Renovation Cycles - Putting Money Back Into Your Asset
By S. Lakshmi Narasimhan Founder, Ignite Insight LLC | June 2013
Is your asset producing the required bang for the buck?
Businesses thrive on a continuous source of Revenue streams. Revenues are the foundation for any performance measurement. If you don't have a top line, there is no bottom line to talk of either. If revenues are the foundation, then the assets that produce that foundation are even more critical to the success of the business. However, revenue streams come under strain over the years when the underlying assets get tired and wear out. Renovation programs are designed to upgrade these assets so that revenues can be sustained. It is a trade-off of a big chunk of investment now to earn revenues for the coming years. With competition fierce, it is no more a "nice to have" but mandatory for survival. Thus, renovations are part and parcel of a business' sustenance strategy.
The Asset Turnover Ratio
A key ratio that measures the relationship between revenues/profits and assets is the Asset Turnover ratio. This ratio measures how much dollar revenues/profits are earned for every dollar invested in assets. An Asset Turnover ratio measures the capacity utilization factor for a business. In hotel business parlance, the measure that is used is the RevPAR although it must be said that the RevPAR is rooms centric as in, it measures only rooms revenues. So, you could actually calculate an Asset Turnover ratio using the Gross Revenues for the entire hotel.

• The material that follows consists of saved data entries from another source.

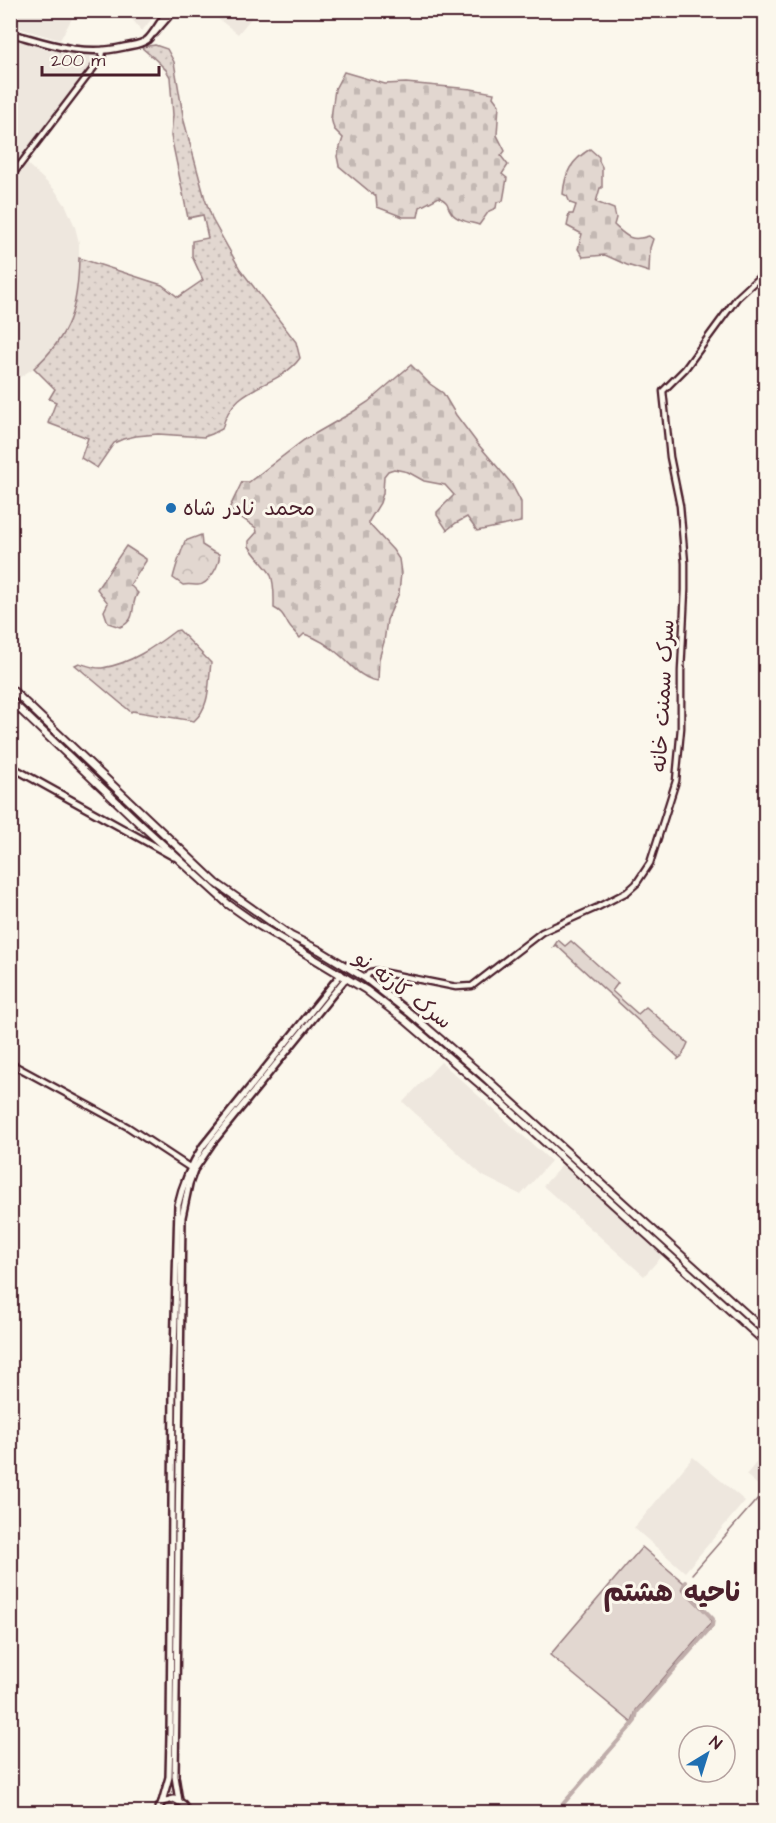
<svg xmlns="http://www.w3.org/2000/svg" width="776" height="1823" font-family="'Architects Daughter','Playpen Sans Arabic',sans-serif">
	<defs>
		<pattern id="grass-dots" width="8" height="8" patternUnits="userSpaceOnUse" patternTransform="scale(1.5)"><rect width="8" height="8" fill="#e2d7d0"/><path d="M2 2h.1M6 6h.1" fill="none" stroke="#c3b8b3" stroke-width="1.8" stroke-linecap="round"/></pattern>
		<pattern id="forest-crowns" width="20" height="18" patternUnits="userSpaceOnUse" patternTransform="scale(1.5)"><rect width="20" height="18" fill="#e2d7d0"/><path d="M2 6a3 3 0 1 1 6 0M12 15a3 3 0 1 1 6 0" fill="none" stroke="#c3b8b3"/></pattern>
		<pattern id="cemetery-stones" width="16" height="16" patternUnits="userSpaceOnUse" patternTransform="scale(1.5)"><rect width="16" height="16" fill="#e2d7d0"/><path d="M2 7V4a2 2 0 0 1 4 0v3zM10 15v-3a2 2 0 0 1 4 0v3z" fill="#c3b8b3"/></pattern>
	</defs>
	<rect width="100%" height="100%" fill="#fbf7ec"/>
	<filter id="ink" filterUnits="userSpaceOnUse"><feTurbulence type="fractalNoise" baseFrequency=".0167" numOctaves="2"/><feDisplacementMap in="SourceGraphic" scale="12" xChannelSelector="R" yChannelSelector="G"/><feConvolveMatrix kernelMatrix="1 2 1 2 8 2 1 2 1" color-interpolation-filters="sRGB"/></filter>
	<g filter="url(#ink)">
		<g fill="#eee7de">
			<path d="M10,11l1,-1 65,1 -16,29 -49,-14z"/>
			<path d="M125,11h33l-16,20z"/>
			<path d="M208,11h49l-19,23z"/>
			<path d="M10,33l46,13 47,4v3l-79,108 30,28 12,17 9,21 4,16v42l-4,21 -6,18 -9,16 -26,28 -23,15z"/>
			<path d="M441,1062l110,99 -30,34 -38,-19 -80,-74z"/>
			<path d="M563,1164l101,90 -20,22 -101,-90z"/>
			<path d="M765,1452v27l-6,7 -13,-11z"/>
			<path d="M693,1457l52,44 -60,71 -51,-44z"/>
		</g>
		<g fill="url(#grass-dots)" stroke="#967b7e" stroke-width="1.5">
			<path d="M155,45l12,4 7,13 10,59 21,78 8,22 27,48 56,73 4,16c-23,32 -67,24 -78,71l-10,5 -8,3 -46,-3 -22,2 -13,3 -9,4 -17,25 -16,-10 7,-20 -40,-15 8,-21 -7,-3 6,-10 -21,-21c37,-33 44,-62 45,-110l83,27 16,12 25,-17 -11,-24v-15l16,-3 -5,-23 -15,3 -17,-82 2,-21 -3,-38 -4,-7 -10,-10 -15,-13z"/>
			<path d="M179,630l32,33c-3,20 0,43 -17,58l-62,-10 -1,1 -56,-47 4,-2c7,2 16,6 23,5 28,-4 52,-21 73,-37z"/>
		</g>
		<path fill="url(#forest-crowns)" stroke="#967b7e" stroke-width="1.5" d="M201,535l1,10 11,7 6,2c2,9 -10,31 -21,31 -6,0 -9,-1 -15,0l-10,-7c3,-13 8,-25 12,-37z"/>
		<g fill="url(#cemetery-stones)" stroke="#967b7e" stroke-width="1.5">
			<path d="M344,72l41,12 21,-1 65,6 23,4 -1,4 6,8 -2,30 8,16 -4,5 7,9 -6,9 5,4 -4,23 -6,1 -1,6 -7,3 -10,14c-9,-3 -22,-4 -28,-13 -6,-8 1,-7 -12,-15l-19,10 -2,10h-15l-26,-10 -1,-10 -37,-31 -2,-10 6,-18 -9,-9 -3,-11 4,-29z"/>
			<path d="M590,149l9,8v4l3,6v21h-2l-4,14 18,7 2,9 -2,7c13,12 17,17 35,11l4,3 -3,9 -1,24 -22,-7 -22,-10 -22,2 -5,-8 4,-15 -15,-8 2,-9h-1l1,-3h4l3,-9 -6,-2 -3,-7 -4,-2c2,-22 8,-33 27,-45z"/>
			<path d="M411,365l19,19 13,9 13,22 21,28 34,40 10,19v20l-44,9 -10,-14 -11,6 -9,7 -10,-15v-3l17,-17 -9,-10 -21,-4 -16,-9 -14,-3 -6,2 -4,5 -1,17 -3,10 -11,18v3l24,26 6,9 2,14 -2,20 -12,27 -3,22 -5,17 -1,22c-16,-2 -25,-14 -36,-24 -11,-10 -24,-19 -38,-23l-4,4c-4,-5 -10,-9 -13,-16 -4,-7 -5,-10 -13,-14 0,-11 1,-25 -4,-35 -6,-9 -15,-17 -21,-27v-5l8,-9 -1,-4 -27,-19 13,-27h7l55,-42 47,-27 17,-11z"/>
			<path d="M126,546l20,13v2l-16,24 8,8c-9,12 1,26 -18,34l-12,-4 -4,-12 4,-8 -11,-14z"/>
		</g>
		<g fill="#e2d7d0" stroke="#967b7e" stroke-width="1.5">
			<path d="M558,940l7,6 6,-5 47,42 -6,8 26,23 8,-7 42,36 -6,13 -5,4 2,-2 -123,-113 -2,1z"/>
			<path d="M642,1547l42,36 -2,4 1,3 27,27 1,6 -75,87 -4,13 -82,-68z"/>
		</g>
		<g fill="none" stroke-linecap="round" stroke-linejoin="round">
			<path stroke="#907477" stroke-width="1.5" d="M692,1574l74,-85"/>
			<path stroke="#bfadaa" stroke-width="4" d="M556,1812l75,-86 4,-5 2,-9 75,-86 1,-7 -28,-29 -1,-5 2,-3"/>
			<defs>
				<g id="tertiary">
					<path d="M10,178l92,-121 1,-7"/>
					<path d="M365,978l5,-6 6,-1 80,16 16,-1 70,-54 56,-25 29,-15 9,-8 14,-21 26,-82 5,-53v-57l4,-81v-27l-5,-57 -10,-49 -7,-66 22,-22 52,-71 29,-27"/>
					<path d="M10,1063l118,64 64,42"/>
				</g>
				<g id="secondary">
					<path d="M10,33c40,11 73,24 114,14 8,-2 16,-2 23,-7 5,-4 16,-22 21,-30"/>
					<path d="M154,33l20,-23"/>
					<path d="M10,766l164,91"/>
					<path d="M179,1801l-4,-25 7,-559 7,-33 5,-14 19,-28 133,-164"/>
					<path d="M162,1802l7,-25 1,-42 3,-345 5,-185c5,-23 13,-40 25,-59l138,-172"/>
					<path d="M157,1812l5,-10 12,-3 9,5 4,8"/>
				</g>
				<g id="trunk">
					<path d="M10,688l206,195 75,53 28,14 46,28 46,36 71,61 284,257"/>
					<path d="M10,700l129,123 89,81 30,21 108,65 39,30 99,85 262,238"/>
				</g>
			</defs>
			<use href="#tertiary" stroke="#4a1f2b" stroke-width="9"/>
			<use href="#secondary" stroke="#4a1f2b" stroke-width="10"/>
			<use href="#trunk" stroke="#4a1f2b" stroke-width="10"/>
			<use href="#tertiary" stroke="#fbf7ec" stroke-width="4.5"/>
			<use href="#secondary" stroke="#fbf7ec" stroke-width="5"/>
			<use href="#trunk" stroke="#fbf7ec" stroke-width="6"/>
		</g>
	</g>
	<circle fill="#1f6fb2" stroke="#fbf7ec" stroke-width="2" cx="171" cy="508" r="6"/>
	<g text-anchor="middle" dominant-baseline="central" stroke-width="6" stroke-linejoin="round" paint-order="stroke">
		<g font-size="21" fill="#4a1f2b" stroke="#fbf7ec" text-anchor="start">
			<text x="183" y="508">محمد نادر شاه</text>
		</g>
		<g font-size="21" fill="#4a1f2b" stroke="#fbf7ec">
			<text transform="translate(663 696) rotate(-87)">سرک سمنت خانه</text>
			<text transform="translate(403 990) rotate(37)">سرک کارته نو</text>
		</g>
		<g font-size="27" font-weight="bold" fill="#4a1f2b" stroke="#fbf7ec">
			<text x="672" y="1593">ناحیه هشتم</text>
		</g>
	</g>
	<rect width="776" height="1823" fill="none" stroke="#fbf7ec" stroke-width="36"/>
	<rect x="18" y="18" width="740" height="1787" fill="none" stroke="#4a1f2b" stroke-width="2" filter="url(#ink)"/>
	<g transform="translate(707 1754) rotate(38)"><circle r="28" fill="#fbf7ec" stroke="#b4a19f" stroke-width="1.5"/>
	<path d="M0-4.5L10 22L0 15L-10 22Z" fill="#1f6fb2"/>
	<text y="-9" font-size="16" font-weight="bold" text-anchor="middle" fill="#4a1f2b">N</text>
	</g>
	<path d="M42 66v9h117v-9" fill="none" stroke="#4a1f2b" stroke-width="3"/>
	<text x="51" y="66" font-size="18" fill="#4a1f2b" stroke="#fbf7ec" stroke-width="4.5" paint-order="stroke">200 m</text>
</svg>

Asset Turnover ratio is ideally comparable over periods of time for a business. This allows the business to check whether for every dollar of asset invested whether the Turnover (revenues or sales) are falling. This is critical to make a comment about the continuous revenue streams that are the life blood of the business.
A falling Asset Turnover ratio may signal the need for a close look at the underlying asset. This is where renovation cycles come in. The expression "tired product" is often used for an asset, which is wearing out.